Se conmemora hoy el Día Internacional de las Personas con Discapacidad, una jornada en la que nos cae como anillo al dedo la memorable frase del científico Albert Einstein: “¡Triste época es la nuestra! Es más fácil desintegrar un átomo que un prejuicio”. Pese a que en el mundo 1.300 millones de personas experimentan algún tipo de discapacidad y 200 millones de ellas presentan una condición severa o una situación de dependencia importante, seguimos aferrados a estigmas sociales, estereotipos perversos o intolerables actitudes discriminatorias que nos impiden, aunque las tengamos al lado en nuestras familias o lugares de trabajo, reconocer ese inestimable valor que cada una de ellas trae consigo, con sus particularidades y matices. No son pobrecitos, ni retrasados, ni minusválidos. Son seres humanos extraordinarios, que aun cuando no tengan la misma igualdad de condiciones que el resto, sí tienen mucho que aportar a su entorno.

Negarles su inclusión a una vida digna, social y productiva o al acceso a mejoras tecnológicas e insumos de asistencia, como gafas, audífonos, implantes cocleares o sillas de rueda, requeridos para facilitar su comunicación, procesos de aprendizaje y desplazamientos no solo constituye una vulneración de sus derechos fundamentales.
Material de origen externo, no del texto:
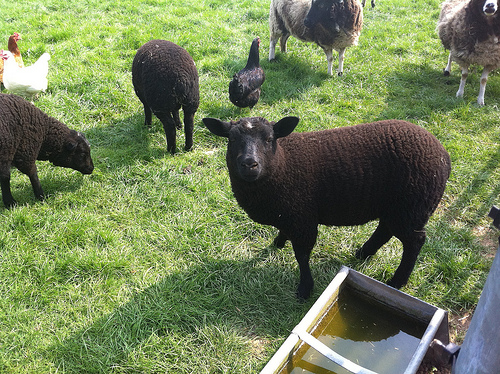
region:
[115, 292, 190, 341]
a shadow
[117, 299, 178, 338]
a shadow on the grass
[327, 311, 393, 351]
liquid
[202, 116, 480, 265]
a sheep standing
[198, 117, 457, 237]
the sheep is black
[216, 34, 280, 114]
a hen standing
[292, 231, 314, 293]
leg of the sheep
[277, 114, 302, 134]
the sheeps ear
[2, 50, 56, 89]
a white hen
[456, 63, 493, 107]
legs on an animal is white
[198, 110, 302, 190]
a sheep seems mesmerized by the camera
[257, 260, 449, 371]
this water does not look very inviting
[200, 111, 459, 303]
a black sheep of the family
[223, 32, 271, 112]
a black chicken wanders through the sheep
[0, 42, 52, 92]
a white chicken mingles with the sheep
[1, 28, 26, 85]
this chicken is red and yellow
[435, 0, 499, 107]
this sheep has really long wool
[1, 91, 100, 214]
this sheep is doing a little grazing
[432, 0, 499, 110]
another sheep seems to have spotted the camera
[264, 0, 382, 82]
this sheep is brown and white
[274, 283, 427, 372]
the murky water in the water bin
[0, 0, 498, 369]
the lush green grass under the animals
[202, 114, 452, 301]
the black sheep near the water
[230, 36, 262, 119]
the black chicken on the grass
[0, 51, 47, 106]
the white chicken on the grass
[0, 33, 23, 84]
the brown chicken on the grass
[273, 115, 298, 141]
the ear on the black sheep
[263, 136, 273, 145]
the eye on the black sheep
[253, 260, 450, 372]
the bin filled with murky water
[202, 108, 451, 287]
black sheep looking at photographer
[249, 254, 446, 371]
water trough with greenish water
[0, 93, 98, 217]
black sheep grazing grass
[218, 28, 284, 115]
black chicken turned away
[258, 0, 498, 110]
pair of light colored sheep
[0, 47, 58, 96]
white chicken in profile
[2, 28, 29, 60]
red headed chicken in profile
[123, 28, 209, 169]
black sheep turned away grazing grass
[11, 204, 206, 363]
long grass covered field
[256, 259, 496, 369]
fence the water trough is attached to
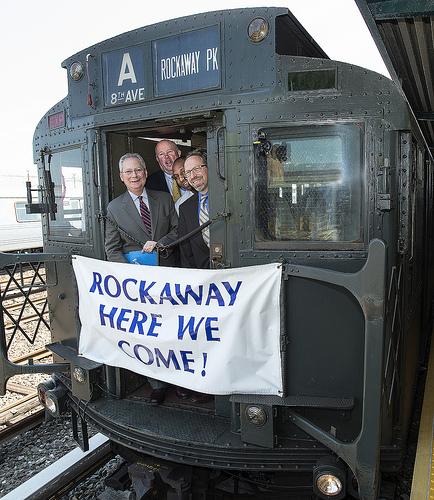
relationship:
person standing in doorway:
[101, 151, 180, 267] [100, 122, 221, 418]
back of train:
[30, 6, 399, 500] [24, 6, 433, 499]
También pone a prueba nuestra catadura moral, la de la sociedad en general y, en especial, la de las autoridades, líderes políticos y gobiernos que están obligados a hacer más para reducir las odiosas brechas que condenan a las personas con discapacidad a reiterativas exclusiones, en algunos casos desde el mismo momento en que nacen. Sin educación ni opciones de formación queda claro que no podrán ser productivas ni alcanzar su potencial, porque lo tienen de sobra al igual que enormes talentos.

Desterrar clichés o lugares comunes sobre la discapacidad allanará el camino para construir un mundo más accesible y equitativo en todo sentido, también en relación con las barreras arquitectónicas y físicas. Pero sobre todo, facilitará que se den los pasos correctos para que más entidades del sector público, privado o la academia ofrezcan oportunidades reales a personas con discapacidad sensorial, física, intelectual o con enfermedades mentales. ¿Qué hace falta para que esto ocurra y entendamos de una vez por todas que se trata de individuos que se enamoran, se divierten, votan en las elecciones, tienen un trabajo o buscan uno, exigen derechos, cumplen deberes e intentan llevar vidas tan o más normales que las nuestras? Si no lo comprendemos así sería pertinente que nos hiciéramos revisar cuanto antes, no vaya a ser que nos llevemos una sorpresa sobre nuestras propias capacidades, al menos las empáticas.

Lamentablemente, los sesgos terminan convertidos en asuntos cotidianos, tan banales como peligrosos, al punto de que quienes incurren en ellos ni lo notan y, aún peor, si alguien se los hace ver lo niegan y punto. En Colombia, se estima que más de 2,5 millones de personas presentan alguna discapacidad, cerca de 50 mil de ellas se encuentran en Atlántico. Si bien no somos uno de los departamentos con más población con discapacidades, sí aparecemos liderando con el resto de la región Caribe el vergonzoso ranking de la doble exclusión, según la Fundación Saldarriaga Concha e Inclusión SAS. Queda trabajo por hacer. No es aceptable que las personas con discapacidad se alimenten peor, vivan en condiciones insalubres, tengan menor acceso a empleo, educación y servicios de salud o ganen menos dinero. Revertir estos agravantes solo será posible si garantizamos su inclusión. Buena parte de su realidad responde a prejuicios que nos empeñamos en reproducir sin ponernos, ni por un segundo, en su piel. Ningún avance social será realmente significativo, mientras no seamos capaces de construir espacios prósperos, respetuosos, justos y solidarios para ellos. Cambiemos su historia, está en nuestras manos.